Il chante sa chanson joyeuse ou lamentable,
Et galope toujours, et ne s’aperçoit pas
Que les ardens coursiers qu’il traînait sur ses pas
Se sont tous arrêtés et dorment à l’étable.

Ainsi, divin Jésus, nous chanterons encor,
Alors qu’aura cessé ta symphonie immense,
Car l’inspiration qui nous met en démence
Ne peut, ô Jésus-Christ, fermer ses ailes d’or.


(On frappe à la porte avec véhémence.)
Le docteur Onufro.

Qui frappe donc ainsi ?

Le Commandeur.

Je n’attends plus personne à cette heure.

Le cardinal Rafaël.

C’est peut-être un vivant qui vient chercher asile chez les morts. Ouvrez, commandeur.

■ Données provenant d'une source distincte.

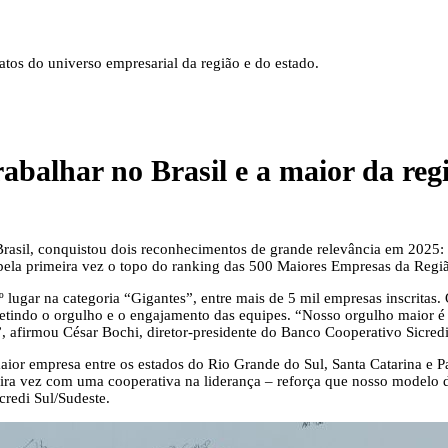
tos do universo empresarial da região e do estado.
abalhar no Brasil e a maior da reg
 Brasil, conquistou dois reconhecimentos de grande relevância em 2025
pela primeira vez o topo do ranking das 500 Maiores Empresas da Regi
lugar na categoria “Gigantes”, entre mais de 5 mil empresas inscritas
letindo o orgulho e o engajamento das equipes. “Nosso orgulho maior 
, afirmou César Bochi, diretor-presidente do Banco Cooperativo Sicredi
ior empresa entre os estados do Rio Grande do Sul, Santa Catarina e Pa
imeira vez com uma cooperativa na liderança – reforça que nosso modelo 
credi Sul/Sudeste.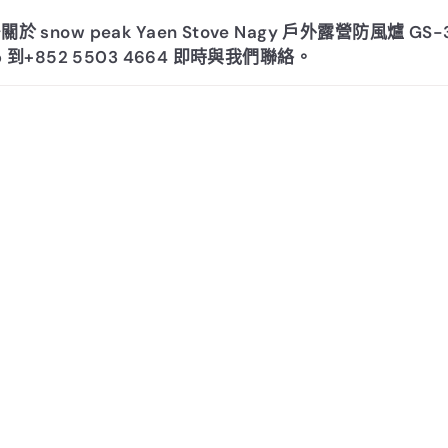
滿港幣$1,
 snow peak Yaen Stove Nagy 戶外露營防風爐 GS
上免運費
p 到+852 5503 4664 即時與我們聯絡。
續！
【 詳情 Deta
Insta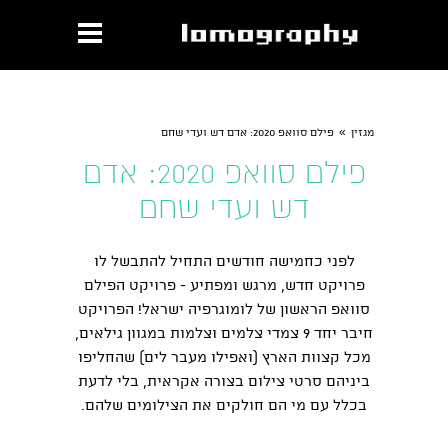
»
מגזין
פילם סוואפ 2020: אדם דש ועדי שחם
פילם סוואפ 2020: אדם
דש ועדי שחם
לפני כחמישה חודשים התחיל להתבשל לו
פרויקט חדש, מרגש ומפתיע - פרויקט הפילם
סוואפ הראשון של לומוגרפיה ישראל! הפרויקט
חיבר יחד 9 צמדי צלמים וצלמות במגוון גילאים,
מכל קצוות הארץ (ואפילו מעבר לים) שהחליפו
ביניהם סרטי צילום בצורה אקראית, בלי לדעת
בכלל עם מי הם חולקים את הצילומים שלהם.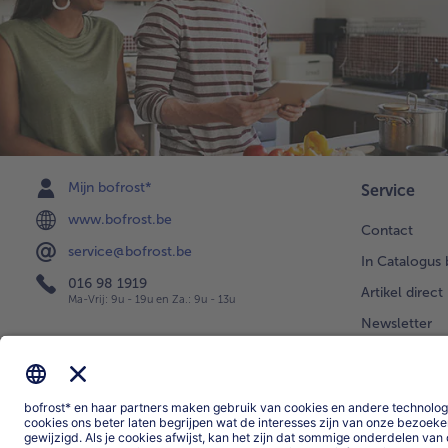
Mijn bofrost*
Service
www.bofrost.be
Contact
service@bofrost.be
In Catalogus 
016 98 1919
Artikel direct
Ma-Vrij: 9u - 19u en Za.: 9u - 13u
Newsletter
Levering
Uw vragen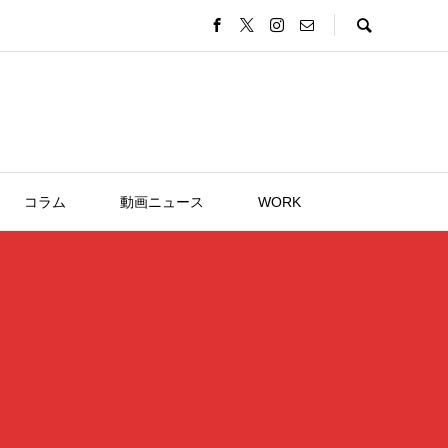
コラム
動画ニュース
WORK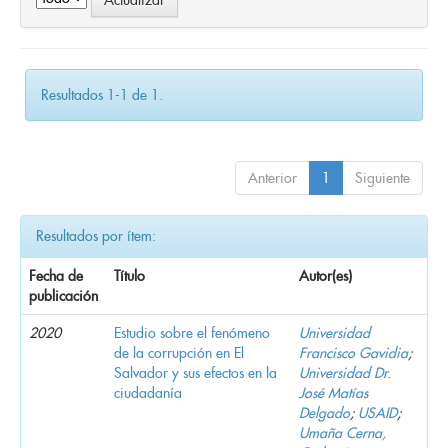
Resultados 1-1 de 1.
Anterior
1
Siguiente
Resultados por ítem:
Fecha de
Título
Autor(es)
publicación
2020
Estudio sobre el fenómeno
Universidad
de la corrupción en El
Francisco Gavidia
;
Salvador y sus efectos en la
Universidad Dr.
ciudadanía
José Matías
Delgado
;
USAID
;
Umaña Cerna,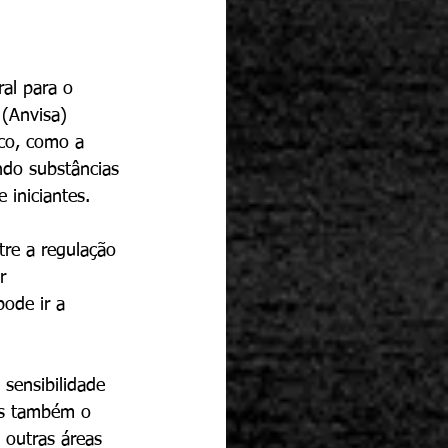
al para o 
 (Anvisa) 
co, como a 
ndo substâncias 
 iniciantes.
re a regulação 
r 
ode ir a 
 sensibilidade 
as também o 
 outras áreas 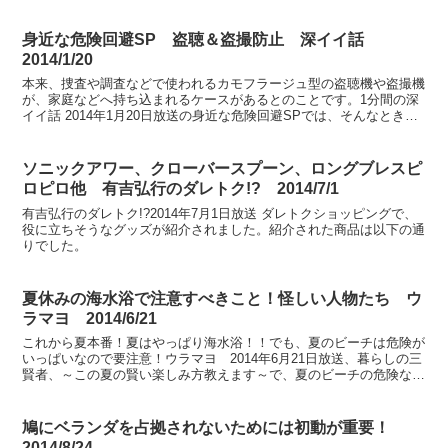
身近な危険回避SP 盗聴＆盗撮防止 深イイ話
2014/1/20
本来、捜査や調査などで使われるカモフラージュ型の盗聴機や盗撮機
が、家庭などへ持ち込まれるケースがあるとのことです。1分間の深
イイ話 2014年1月20日放送の身近な危険回避SPでは、そんなときの
ために、盗撮防止対策、盗聴防止対策が紹介されま...
ソニックアワー、クローバースプーン、ロングブレスピ
ロピロ他 有吉弘行のダレトク!? 2014/7/1
有吉弘行のダレトク!?2014年7月1日放送 ダレトクショッピングで、
役に立ちそうなグッズが紹介されました。紹介された商品は以下の通
りでした。
夏休みの海水浴で注意すべきこと！怪しい人物たち ウ
ラマヨ 2014/6/21
これから夏本番！夏はやっぱり海水浴！！でも、夏のビーチは危険が
いっぱいなので要注意！ウラマヨ 2014年6月21日放送、暮らしの三
賢者、～この夏の賢い楽しみ方教えます～で、夏のビーチの危険なポ
イントが紹介されました。
鳩にベランダを占拠されないためには初動が重要！
2014/8/24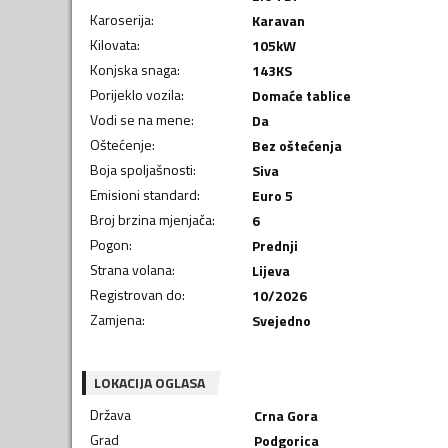
Karoserija
:
Karavan
Kilovata
:
105
kW
Konjska snaga
:
143
KS
Porijeklo vozila
:
Domaće tablice
Vodi se na mene
:
Da
Oštećenje
:
Bez oštećenja
Boja spoljašnosti
:
Siva
Emisioni standard
:
Euro 5
Broj brzina mjenjača
:
6
Pogon
:
Prednji
Strana volana
:
Lijeva
Registrovan do
:
10/2026
Zamjena
:
Svejedno
LOKACIJA OGLASA
Država
Crna Gora
Grad
Podgorica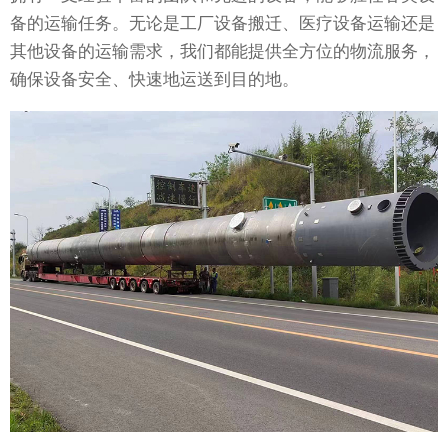
备的运输任务。无论是工厂设备搬迁、医疗设备运输还是
其他设备的运输需求，我们都能提供全方位的物流服务，
确保设备安全、快速地运送到目的地。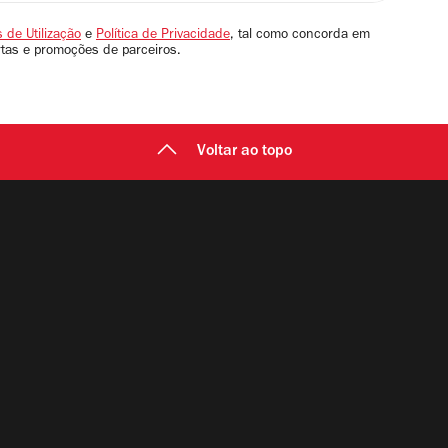
 de Utilização
e
Política de Privacidade
, tal como concorda em
rtas e promoções de parceiros.
Voltar ao topo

(Le commandeur ouvre, Anna s’élance vers lui.)
Anna.

Ô mon père, mon père !

(Elle tombe dans ses bras tout en larmes et reste immobile sous l’impression du jugement de Dieu. Les statues qui priaient à genoux se lèvent, entourent le commandeur qui soutient sa fille, et demeurent un instant en contemplation.)
CHOEUR DES STATUES.

Que cette fille est belle ainsi de blanc vêtue !
Qu’elle est belle ! on dirait une pâle statue
Sans ses longs cheveux noirs, flottans et déliés,
Qui tombent d’un seul jet de sa tête à ses pieds,
Et font le voile auguste où sa pudeur s’abrite.